■ **What you are asked to do**: Please keep the images out and set down the data exactly as given.

■ **Data supplied**:
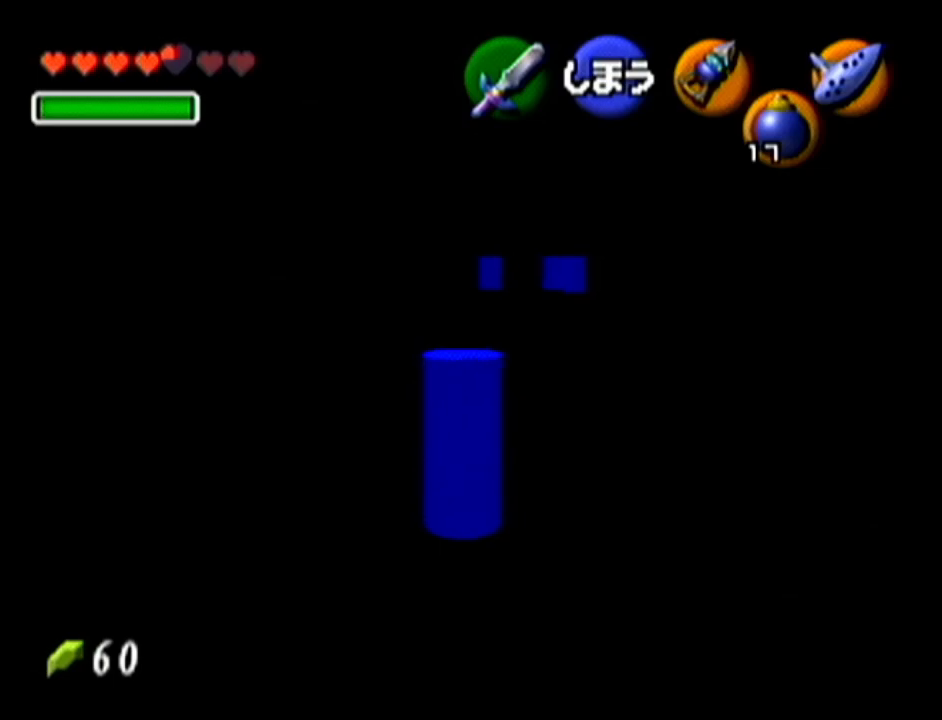
{"buttons": [], "left_stick": "up", "events": []}
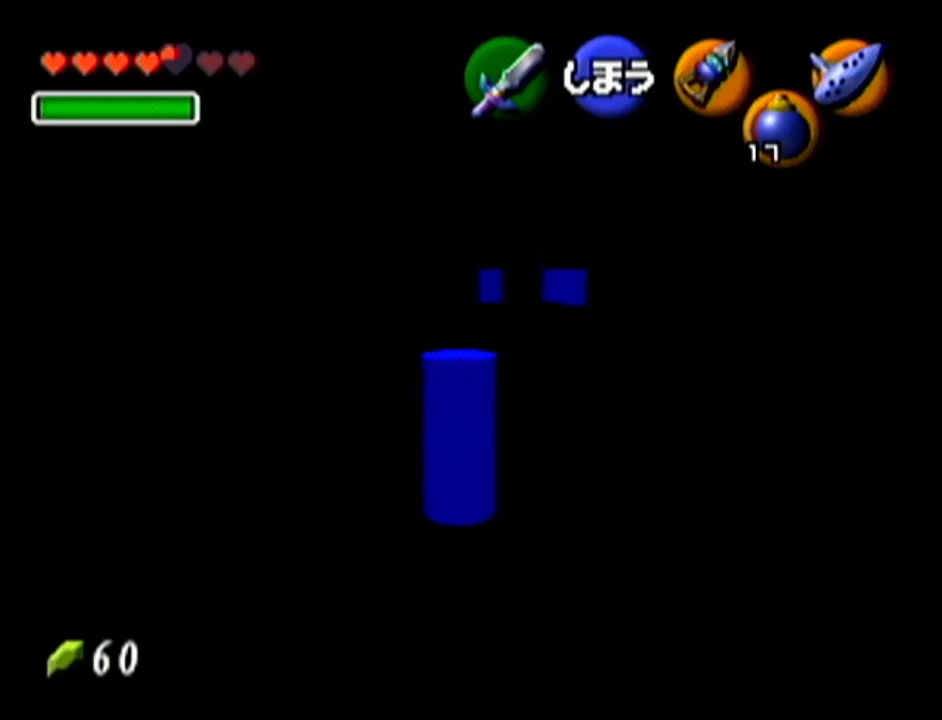
{"buttons": [], "left_stick": "up", "events": []}
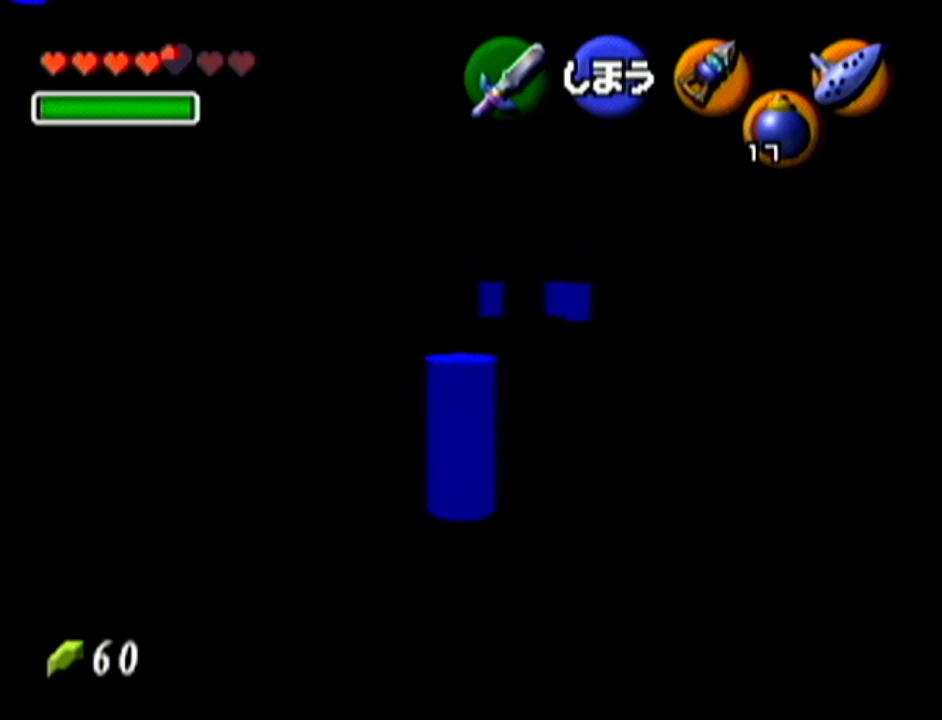
{"buttons": [], "left_stick": "up", "events": []}
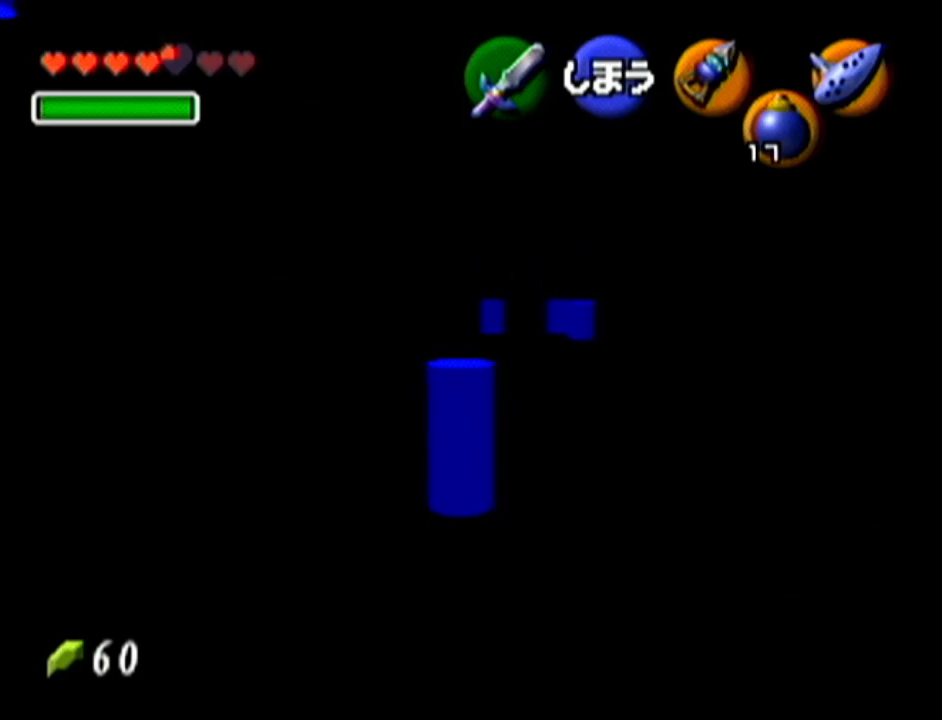
{"buttons": [], "left_stick": "center", "events": [[34, "left_stick", "center"], [201, "C_LEFT", "down"], [317, "C_LEFT", "up"]]}
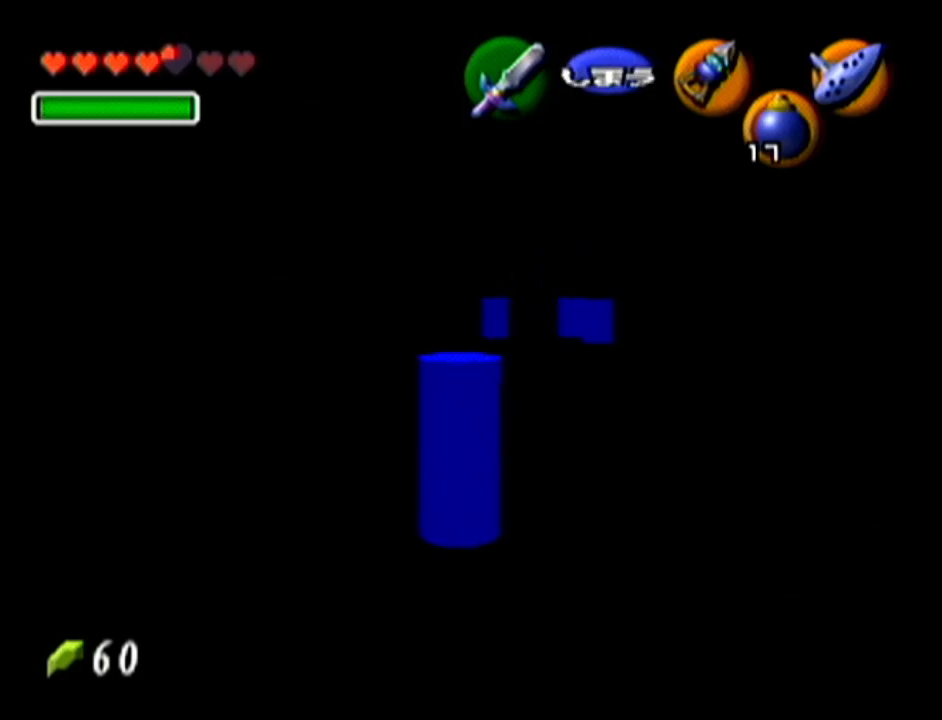
{"buttons": ["C_LEFT"], "left_stick": "up", "events": [[200, "left_stick", "up"], [450, "C_LEFT", "down"]]}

■ **Solved exercise**:
{"buttons": [], "left_stick": "up", "events": []}
{"buttons": [], "left_stick": "up", "events": []}
{"buttons": [], "left_stick": "up", "events": []}
{"buttons": [], "left_stick": "center", "events": [[34, "left_stick", "center"], [201, "C_LEFT", "down"], [317, "C_LEFT", "up"]]}
{"buttons": ["C_LEFT"], "left_stick": "up", "events": [[200, "left_stick", "up"], [450, "C_LEFT", "down"]]}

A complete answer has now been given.